- [WRITTEN EXERCISE]: Revise the listing from its first line through the line containing "title Συμπράξεις Comenius", replacing "bounding box" with "enclosing rectangle" and changing nothing else.

- [RECORD EXTRACTS]:

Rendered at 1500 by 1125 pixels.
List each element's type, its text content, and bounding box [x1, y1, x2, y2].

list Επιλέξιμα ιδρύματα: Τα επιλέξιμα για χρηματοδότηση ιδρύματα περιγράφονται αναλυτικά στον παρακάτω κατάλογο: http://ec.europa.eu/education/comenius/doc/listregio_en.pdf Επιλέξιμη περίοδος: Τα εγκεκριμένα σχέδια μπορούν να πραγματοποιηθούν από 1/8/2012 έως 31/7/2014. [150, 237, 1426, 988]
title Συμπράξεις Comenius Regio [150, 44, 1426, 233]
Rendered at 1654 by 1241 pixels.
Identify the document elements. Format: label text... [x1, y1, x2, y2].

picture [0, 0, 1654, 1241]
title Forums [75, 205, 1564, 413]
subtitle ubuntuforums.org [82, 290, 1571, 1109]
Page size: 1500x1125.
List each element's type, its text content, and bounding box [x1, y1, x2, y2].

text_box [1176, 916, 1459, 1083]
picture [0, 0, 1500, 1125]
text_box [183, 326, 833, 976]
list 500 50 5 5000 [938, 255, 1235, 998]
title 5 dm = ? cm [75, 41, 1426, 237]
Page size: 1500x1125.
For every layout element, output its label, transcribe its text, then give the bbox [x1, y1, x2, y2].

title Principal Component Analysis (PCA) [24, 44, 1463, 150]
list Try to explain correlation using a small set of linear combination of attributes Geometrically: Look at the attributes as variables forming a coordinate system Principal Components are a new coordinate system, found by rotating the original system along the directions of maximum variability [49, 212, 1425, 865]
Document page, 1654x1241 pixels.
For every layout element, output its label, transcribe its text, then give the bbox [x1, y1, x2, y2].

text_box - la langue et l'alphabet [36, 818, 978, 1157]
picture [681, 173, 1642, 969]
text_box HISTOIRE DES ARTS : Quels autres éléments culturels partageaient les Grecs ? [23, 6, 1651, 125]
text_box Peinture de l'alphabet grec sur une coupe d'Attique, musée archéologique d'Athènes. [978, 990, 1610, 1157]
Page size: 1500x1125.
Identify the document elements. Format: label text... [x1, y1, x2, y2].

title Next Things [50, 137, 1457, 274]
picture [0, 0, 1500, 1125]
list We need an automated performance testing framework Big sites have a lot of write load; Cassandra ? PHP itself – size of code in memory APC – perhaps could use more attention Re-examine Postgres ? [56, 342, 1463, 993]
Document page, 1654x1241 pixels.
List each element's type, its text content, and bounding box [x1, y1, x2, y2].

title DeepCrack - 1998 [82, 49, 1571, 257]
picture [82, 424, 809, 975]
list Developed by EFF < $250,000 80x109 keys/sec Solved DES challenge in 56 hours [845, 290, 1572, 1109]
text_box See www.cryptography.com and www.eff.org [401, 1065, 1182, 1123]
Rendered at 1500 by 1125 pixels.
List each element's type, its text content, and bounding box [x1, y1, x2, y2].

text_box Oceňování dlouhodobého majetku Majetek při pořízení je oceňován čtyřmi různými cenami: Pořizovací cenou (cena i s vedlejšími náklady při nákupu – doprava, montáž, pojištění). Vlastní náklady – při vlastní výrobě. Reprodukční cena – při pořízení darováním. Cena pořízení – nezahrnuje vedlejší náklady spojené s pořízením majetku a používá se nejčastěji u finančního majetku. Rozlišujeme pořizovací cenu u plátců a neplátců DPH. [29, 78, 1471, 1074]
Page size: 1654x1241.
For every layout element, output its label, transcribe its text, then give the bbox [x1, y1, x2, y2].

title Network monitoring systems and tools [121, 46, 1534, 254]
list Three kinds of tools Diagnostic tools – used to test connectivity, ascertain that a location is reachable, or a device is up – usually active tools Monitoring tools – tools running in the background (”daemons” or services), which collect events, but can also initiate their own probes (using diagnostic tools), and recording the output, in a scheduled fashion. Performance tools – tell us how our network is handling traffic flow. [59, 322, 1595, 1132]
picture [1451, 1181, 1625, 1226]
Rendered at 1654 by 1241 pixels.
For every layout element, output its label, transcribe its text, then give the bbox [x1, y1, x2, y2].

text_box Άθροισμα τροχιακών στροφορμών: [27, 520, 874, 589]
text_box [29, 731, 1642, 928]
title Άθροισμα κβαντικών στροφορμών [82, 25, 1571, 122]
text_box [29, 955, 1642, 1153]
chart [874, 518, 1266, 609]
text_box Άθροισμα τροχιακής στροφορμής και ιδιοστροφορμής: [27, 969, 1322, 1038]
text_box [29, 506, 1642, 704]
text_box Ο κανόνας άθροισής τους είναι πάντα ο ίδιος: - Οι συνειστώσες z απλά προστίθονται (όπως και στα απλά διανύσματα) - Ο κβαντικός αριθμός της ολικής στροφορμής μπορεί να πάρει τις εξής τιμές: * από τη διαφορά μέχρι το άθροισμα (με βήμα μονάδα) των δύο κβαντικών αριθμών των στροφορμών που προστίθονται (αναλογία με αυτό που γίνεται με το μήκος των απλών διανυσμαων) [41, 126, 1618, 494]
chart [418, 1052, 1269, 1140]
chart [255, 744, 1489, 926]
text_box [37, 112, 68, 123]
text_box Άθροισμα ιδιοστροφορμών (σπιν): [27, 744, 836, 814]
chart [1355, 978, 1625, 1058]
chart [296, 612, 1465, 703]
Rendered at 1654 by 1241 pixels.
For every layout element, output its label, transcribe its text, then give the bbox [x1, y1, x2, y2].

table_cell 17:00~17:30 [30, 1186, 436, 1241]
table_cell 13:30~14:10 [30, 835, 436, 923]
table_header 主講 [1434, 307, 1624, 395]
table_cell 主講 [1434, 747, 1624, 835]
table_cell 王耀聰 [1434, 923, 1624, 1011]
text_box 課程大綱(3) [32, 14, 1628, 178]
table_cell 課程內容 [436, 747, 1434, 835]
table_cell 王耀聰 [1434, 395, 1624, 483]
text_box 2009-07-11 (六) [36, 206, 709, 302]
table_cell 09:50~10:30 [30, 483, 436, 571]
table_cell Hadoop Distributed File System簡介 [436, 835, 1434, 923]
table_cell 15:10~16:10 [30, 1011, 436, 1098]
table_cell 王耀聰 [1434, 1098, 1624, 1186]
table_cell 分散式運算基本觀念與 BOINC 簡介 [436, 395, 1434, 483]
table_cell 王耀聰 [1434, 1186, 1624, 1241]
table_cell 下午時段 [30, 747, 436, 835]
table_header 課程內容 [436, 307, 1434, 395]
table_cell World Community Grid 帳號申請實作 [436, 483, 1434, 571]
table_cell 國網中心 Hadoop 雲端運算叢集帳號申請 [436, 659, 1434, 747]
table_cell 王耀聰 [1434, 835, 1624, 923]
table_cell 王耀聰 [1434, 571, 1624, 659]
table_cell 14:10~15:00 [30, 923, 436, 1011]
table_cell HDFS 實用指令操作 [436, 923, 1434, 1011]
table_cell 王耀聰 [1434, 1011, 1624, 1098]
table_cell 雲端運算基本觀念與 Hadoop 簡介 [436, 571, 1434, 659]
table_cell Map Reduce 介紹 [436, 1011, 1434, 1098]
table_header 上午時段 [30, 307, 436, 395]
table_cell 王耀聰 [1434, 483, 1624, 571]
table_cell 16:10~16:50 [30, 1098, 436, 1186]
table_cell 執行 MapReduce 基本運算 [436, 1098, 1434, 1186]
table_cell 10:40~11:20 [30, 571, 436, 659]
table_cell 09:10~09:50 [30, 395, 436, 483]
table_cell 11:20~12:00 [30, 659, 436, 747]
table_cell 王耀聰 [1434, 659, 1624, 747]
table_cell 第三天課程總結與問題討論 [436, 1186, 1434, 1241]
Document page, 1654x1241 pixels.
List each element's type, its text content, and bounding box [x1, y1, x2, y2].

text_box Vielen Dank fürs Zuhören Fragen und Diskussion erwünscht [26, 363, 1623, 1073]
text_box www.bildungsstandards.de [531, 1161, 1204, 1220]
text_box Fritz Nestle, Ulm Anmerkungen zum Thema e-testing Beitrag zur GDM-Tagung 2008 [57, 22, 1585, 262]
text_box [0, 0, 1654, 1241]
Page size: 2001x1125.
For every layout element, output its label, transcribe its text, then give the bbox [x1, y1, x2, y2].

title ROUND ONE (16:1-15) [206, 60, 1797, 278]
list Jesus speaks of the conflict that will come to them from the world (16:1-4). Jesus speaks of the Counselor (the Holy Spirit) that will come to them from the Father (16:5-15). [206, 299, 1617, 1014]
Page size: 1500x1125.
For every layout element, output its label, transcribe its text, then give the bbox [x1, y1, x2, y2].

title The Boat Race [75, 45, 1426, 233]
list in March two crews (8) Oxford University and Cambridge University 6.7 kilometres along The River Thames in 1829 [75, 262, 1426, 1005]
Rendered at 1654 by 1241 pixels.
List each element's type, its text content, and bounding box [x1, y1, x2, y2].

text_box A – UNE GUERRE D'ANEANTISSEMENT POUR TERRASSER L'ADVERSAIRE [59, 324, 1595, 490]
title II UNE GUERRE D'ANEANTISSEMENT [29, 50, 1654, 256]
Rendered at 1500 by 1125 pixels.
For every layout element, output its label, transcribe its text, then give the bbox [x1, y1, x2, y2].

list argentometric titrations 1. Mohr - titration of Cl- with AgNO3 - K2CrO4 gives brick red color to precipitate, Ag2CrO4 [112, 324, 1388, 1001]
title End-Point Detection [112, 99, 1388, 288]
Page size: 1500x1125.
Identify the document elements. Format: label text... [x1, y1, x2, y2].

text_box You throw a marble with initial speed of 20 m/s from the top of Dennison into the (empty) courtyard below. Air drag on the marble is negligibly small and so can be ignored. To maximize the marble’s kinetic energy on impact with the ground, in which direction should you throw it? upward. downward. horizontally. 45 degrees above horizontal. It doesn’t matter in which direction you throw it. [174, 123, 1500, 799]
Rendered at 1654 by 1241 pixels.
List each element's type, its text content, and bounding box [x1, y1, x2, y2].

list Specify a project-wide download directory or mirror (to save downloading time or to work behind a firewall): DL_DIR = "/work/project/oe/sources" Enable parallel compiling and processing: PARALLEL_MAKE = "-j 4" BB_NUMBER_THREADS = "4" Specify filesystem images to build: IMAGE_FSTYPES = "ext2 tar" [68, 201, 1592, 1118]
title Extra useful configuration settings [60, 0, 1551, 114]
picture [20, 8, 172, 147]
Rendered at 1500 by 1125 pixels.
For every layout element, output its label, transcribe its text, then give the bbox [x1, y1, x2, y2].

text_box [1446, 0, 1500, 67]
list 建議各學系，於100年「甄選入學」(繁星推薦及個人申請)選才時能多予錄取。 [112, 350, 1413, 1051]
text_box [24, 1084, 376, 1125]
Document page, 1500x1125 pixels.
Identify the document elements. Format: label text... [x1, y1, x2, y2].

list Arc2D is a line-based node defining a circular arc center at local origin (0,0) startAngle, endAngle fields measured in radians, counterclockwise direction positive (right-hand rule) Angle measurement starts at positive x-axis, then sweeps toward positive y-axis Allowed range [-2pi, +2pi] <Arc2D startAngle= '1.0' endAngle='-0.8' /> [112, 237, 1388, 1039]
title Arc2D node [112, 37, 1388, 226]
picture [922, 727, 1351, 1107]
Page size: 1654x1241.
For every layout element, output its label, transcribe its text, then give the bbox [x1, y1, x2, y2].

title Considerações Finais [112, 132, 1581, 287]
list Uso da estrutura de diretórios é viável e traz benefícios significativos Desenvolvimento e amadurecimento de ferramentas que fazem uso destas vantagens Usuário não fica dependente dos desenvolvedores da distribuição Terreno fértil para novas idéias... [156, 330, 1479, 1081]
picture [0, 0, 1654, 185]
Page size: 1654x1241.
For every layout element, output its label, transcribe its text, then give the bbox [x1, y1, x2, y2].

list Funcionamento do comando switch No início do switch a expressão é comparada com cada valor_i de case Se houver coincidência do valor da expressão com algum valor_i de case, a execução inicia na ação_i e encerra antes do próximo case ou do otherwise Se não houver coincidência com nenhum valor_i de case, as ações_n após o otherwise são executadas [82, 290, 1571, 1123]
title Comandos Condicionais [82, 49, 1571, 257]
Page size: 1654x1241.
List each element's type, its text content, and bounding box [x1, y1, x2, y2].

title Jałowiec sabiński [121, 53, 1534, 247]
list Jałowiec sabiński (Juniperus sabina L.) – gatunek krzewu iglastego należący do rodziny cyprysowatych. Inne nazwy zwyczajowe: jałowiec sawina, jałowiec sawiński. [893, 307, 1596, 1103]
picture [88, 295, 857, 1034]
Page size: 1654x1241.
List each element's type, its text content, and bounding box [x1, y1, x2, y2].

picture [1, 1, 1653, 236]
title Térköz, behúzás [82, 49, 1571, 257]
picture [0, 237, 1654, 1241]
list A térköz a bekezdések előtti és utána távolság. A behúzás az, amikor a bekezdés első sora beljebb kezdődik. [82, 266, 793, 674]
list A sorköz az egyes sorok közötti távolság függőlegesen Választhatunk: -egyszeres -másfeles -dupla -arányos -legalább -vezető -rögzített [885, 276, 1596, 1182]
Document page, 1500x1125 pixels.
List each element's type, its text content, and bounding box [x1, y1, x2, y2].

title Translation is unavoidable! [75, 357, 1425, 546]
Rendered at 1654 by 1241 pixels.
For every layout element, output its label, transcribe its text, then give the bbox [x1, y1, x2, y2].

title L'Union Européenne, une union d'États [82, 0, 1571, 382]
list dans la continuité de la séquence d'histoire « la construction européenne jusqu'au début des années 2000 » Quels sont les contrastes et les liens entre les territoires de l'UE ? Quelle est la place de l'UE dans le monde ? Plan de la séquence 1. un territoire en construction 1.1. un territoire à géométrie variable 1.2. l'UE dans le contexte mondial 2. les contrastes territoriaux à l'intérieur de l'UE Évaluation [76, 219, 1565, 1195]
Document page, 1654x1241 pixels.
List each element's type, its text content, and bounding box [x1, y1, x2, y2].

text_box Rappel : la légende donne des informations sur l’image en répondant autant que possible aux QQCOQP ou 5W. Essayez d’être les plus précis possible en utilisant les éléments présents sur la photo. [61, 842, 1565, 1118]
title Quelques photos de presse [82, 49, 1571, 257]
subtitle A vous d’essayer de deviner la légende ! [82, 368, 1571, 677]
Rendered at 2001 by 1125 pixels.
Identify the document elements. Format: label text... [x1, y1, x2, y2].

- [ANSWER FOR THIS EXERCISE]:
Rendered at 1500 by 1125 pixels.
List each element's type, its text content, and enclosing rectangle [x1, y1, x2, y2].

list Επιλέξιμα ιδρύματα: Τα επιλέξιμα για χρηματοδότηση ιδρύματα περιγράφονται αναλυτικά στον παρακάτω κατάλογο: http://ec.europa.eu/education/comenius/doc/listregio_en.pdf Επιλέξιμη περίοδος: Τα εγκεκριμένα σχέδια μπορούν να πραγματοποιηθούν από 1/8/2012 έως 31/7/2014. [150, 237, 1426, 988]
title Συμπράξεις Comenius Regio [150, 44, 1426, 233]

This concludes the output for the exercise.